**EXCERPTED DATA:**

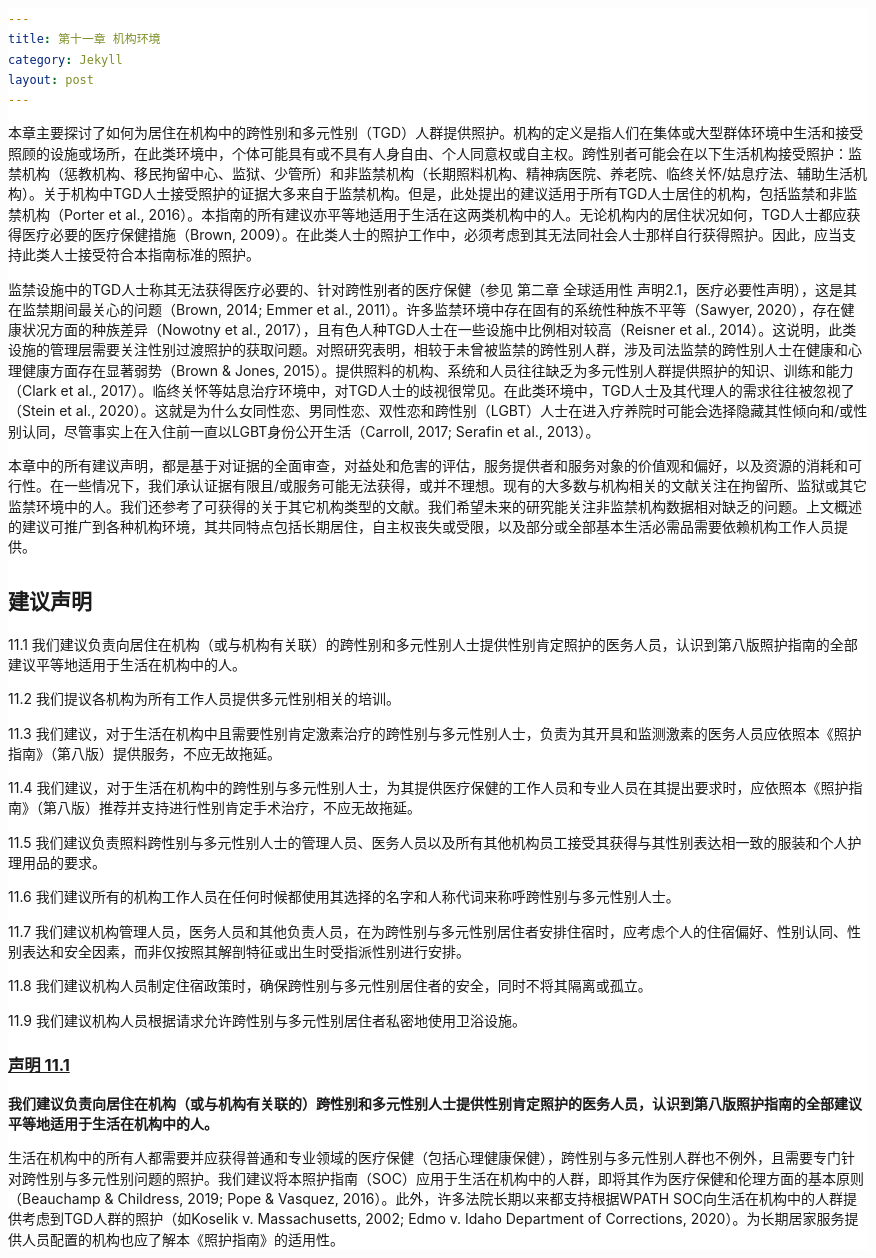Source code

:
 ```yaml
---
title: 第十一章 机构环境
category: Jekyll
layout: post
---
```


本章主要探讨了如何为居住在机构中的跨性别和多元性别（TGD）人群提供照护。机构的定义是指人们在集体或大型群体环境中生活和接受照顾的设施或场所，在此类环境中，个体可能具有或不具有人身自由、个人同意权或自主权。跨性别者可能会在以下生活机构接受照护：监禁机构（惩教机构、移民拘留中心、监狱、少管所）和非监禁机构（长期照料机构、精神病医院、养老院、临终关怀/姑息疗法、辅助生活机构）。关于机构中TGD人士接受照护的证据大多来自于监禁机构。但是，此处提出的建议适用于所有TGD人士居住的机构，包括监禁和非监禁机构（Porter et al., 2016）。本指南的所有建议亦平等地适用于生活在这两类机构中的人。无论机构内的居住状况如何，TGD人士都应获得医疗必要的医疗保健措施（Brown, 2009）。在此类人士的照护工作中，必须考虑到其无法同社会人士那样自行获得照护。因此，应当支持此类人士接受符合本指南标准的照护。

监禁设施中的TGD人士称其无法获得医疗必要的、针对跨性别者的医疗保健（参见 第二章 全球适用性 声明2.1，医疗必要性声明），这是其在监禁期间最关心的问题（Brown, 2014; Emmer et al., 2011）。许多监禁环境中存在固有的系统性种族不平等（Sawyer, 2020），存在健康状况方面的种族差异（Nowotny et al., 2017），且有色人种TGD人士在一些设施中比例相对较高（Reisner et al., 2014）。这说明，此类设施的管理层需要关注性别过渡照护的获取问题。对照研究表明，相较于未曾被监禁的跨性别人群，涉及司法监禁的跨性别人士在健康和心理健康方面存在显著弱势（Brown & Jones, 2015）。提供照料的机构、系统和人员往往缺乏为多元性别人群提供照护的知识、训练和能力（Clark et al., 2017）。临终关怀等姑息治疗环境中，对TGD人士的歧视很常见。在此类环境中，TGD人士及其代理人的需求往往被忽视了（Stein et al., 2020）。这就是为什么女同性恋、男同性恋、双性恋和跨性别（LGBT）人士在进入疗养院时可能会选择隐藏其性倾向和/或性别认同，尽管事实上在入住前一直以LGBT身份公开生活（Carroll, 2017; Serafin et al., 2013）。

本章中的所有建议声明，都是基于对证据的全面审查，对益处和危害的评估，服务提供者和服务对象的价值观和偏好，以及资源的消耗和可行性。在一些情况下，我们承认证据有限且/或服务可能无法获得，或并不理想。现有的大多数与机构相关的文献关注在拘留所、监狱或其它监禁环境中的人。我们还参考了可获得的关于其它机构类型的文献。我们希望未来的研究能关注非监禁机构数据相对缺乏的问题。上文概述的建议可推广到各种机构环境，其共同特点包括长期居住，自主权丧失或受限，以及部分或全部基本生活必需品需要依赖机构工作人员提供。

<Containers>

## 建议声明

11.1 我们建议负责向居住在机构（或与机构有关联）的跨性别和多元性别人士提供性别肯定照护的医务人员，认识到第八版照护指南的全部建议平等地适用于生活在机构中的人。

11.2 我们提议各机构为所有工作人员提供多元性别相关的培训。

11.3 我们建议，对于生活在机构中且需要性别肯定激素治疗的跨性别与多元性别人士，负责为其开具和监测激素的医务人员应依照本《照护指南》（第八版）提供服务，不应无故拖延。

11.4 我们建议，对于生活在机构中的跨性别与多元性别人士，为其提供医疗保健的工作人员和专业人员在其提出要求时，应依照本《照护指南》（第八版）推荐并支持进行性别肯定手术治疗，不应无故拖延。

11.5 我们建议负责照料跨性别与多元性别人士的管理人员、医务人员以及所有其他机构员工接受其获得与其性别表达相一致的服装和个人护理用品的要求。

11.6 我们建议所有的机构工作人员在任何时候都使用其选择的名字和人称代词来称呼跨性别与多元性别人士。

11.7 我们建议机构管理人员，医务人员和其他负责人员，在为跨性别与多元性别居住者安排住宿时，应考虑个人的住宿偏好、性别认同、性别表达和安全因素，而非仅按照其解剖特征或出生时受指派性别进行安排。

11.8 我们建议机构人员制定住宿政策时，确保跨性别与多元性别居住者的安全，同时不将其隔离或孤立。

11.9 我们建议机构人员根据请求允许跨性别与多元性别居住者私密地使用卫浴设施。

</Containers>

### <u>声明 11.1</u>

**我们建议负责向居住在机构（或与机构有关联的）跨性别和多元性别人士提供性别肯定照护的医务人员，认识到第八版照护指南的全部建议平等地适用于生活在机构中的人。**

生活在机构中的所有人都需要并应获得普通和专业领域的医疗保健（包括心理健康保健），跨性别与多元性别人群也不例外，且需要专门针对跨性别与多元性别问题的照护。我们建议将本照护指南（SOC）应用于生活在机构中的人群，即将其作为医疗保健和伦理方面的基本原则（Beauchamp & Childress, 2019; Pope & Vasquez, 2016）。此外，许多法院长期以来都支持根据WPATH SOC向生活在机构中的人群提供考虑到TGD人群的照护（如Koselik v. Massachusetts, 2002; Edmo v. Idaho Department of Corrections, 2020）。为长期居家服务提供人员配置的机构也应了解本《照护指南》的适用性。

**WORK REQUIRED:** Looking back over the data above, restate word for word the lines that begin at the line with "11.3 我们建议，对于生活" and end at the line with "### <u>声明 11.1</u>", inclusive.

**SOLUTION TO THIS PROBLEM:**
11.3 我们建议，对于生活在机构中且需要性别肯定激素治疗的跨性别与多元性别人士，负责为其开具和监测激素的医务人员应依照本《照护指南》（第八版）提供服务，不应无故拖延。

11.4 我们建议，对于生活在机构中的跨性别与多元性别人士，为其提供医疗保健的工作人员和专业人员在其提出要求时，应依照本《照护指南》（第八版）推荐并支持进行性别肯定手术治疗，不应无故拖延。

11.5 我们建议负责照料跨性别与多元性别人士的管理人员、医务人员以及所有其他机构员工接受其获得与其性别表达相一致的服装和个人护理用品的要求。

11.6 我们建议所有的机构工作人员在任何时候都使用其选择的名字和人称代词来称呼跨性别与多元性别人士。

11.7 我们建议机构管理人员，医务人员和其他负责人员，在为跨性别与多元性别居住者安排住宿时，应考虑个人的住宿偏好、性别认同、性别表达和安全因素，而非仅按照其解剖特征或出生时受指派性别进行安排。

11.8 我们建议机构人员制定住宿政策时，确保跨性别与多元性别居住者的安全，同时不将其隔离或孤立。

11.9 我们建议机构人员根据请求允许跨性别与多元性别居住者私密地使用卫浴设施。

</Containers>

### <u>声明 11.1</u>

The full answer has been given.